Anyway this was his start as a whole, so let's take a look at just his first inning so we can see where the problems lie.

Well that (again click if you want to see a bigger version of the graph) was definitely not as bad as expected.

So there were some huge misses up out of the zone, some pretty big ones to the left and some in the dirt ones down and to the left, but outside of those seven huge misses, he was pretty good location-wise.

Here's the link for which pitches those were so you can see that he left one change a little higher than preferred, but outside of that kept the off-speed stuff down and kept the fastball to the sides for the most part, namely the left side.

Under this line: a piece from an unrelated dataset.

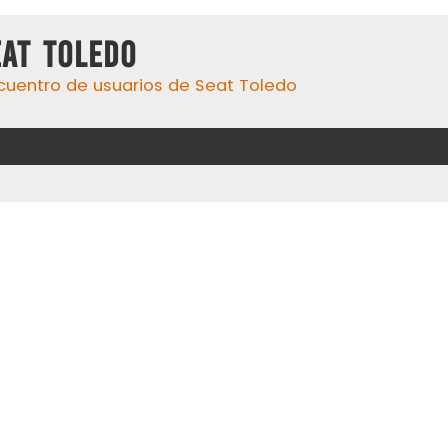
eat Toledo
cuentro de usuarios de Seat Toledo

Looking back on the inning, this makes a lot of sense as despite the runs, the A's never really hit the ball that hard. We talked about the contact earlier, but for the most part it wasn't really the problem as those balls would go for outs about half the time (again with the exception of that down-the-middle Jemile Weeks hit).

This marks a distinctive change from Lincecum's usual implosions, as normally hitters are crushing his pitches left and right. Here it was just the clean nowhere-near-the-zone misses that were the cause of his struggles.

Indeed, over the start as a whole he only let up two line drives and two fly balls, both of which  were easy outs (one was even caught by first baseman Brandon Belt). Compare that to 10 groundouts and eight strikeouts, and it's easy to see that this was not the same pitcher who has been getting torched all season.

Looking at the batted ball data from his game log (courtesy fangraphs.com), we can see that this is very distinct from his previous outings as he has allowed at least 10 combined fly balls and line drives in his previous five starts.

Looking at the graph of his previous start in Seattle (from brooksbaseball.net), we can see that there's a pretty big difference in terms of pitch location as he threw just as many pitches in the upper part of the zone as the lower, which is just not sustainable when you throw in the low 90s.

If Lincecum can continue what he started in Oakland and even improve on those big misses he suffered earlier, Giants fans can get back to doing what they do best, and that's blaming Barry Zito.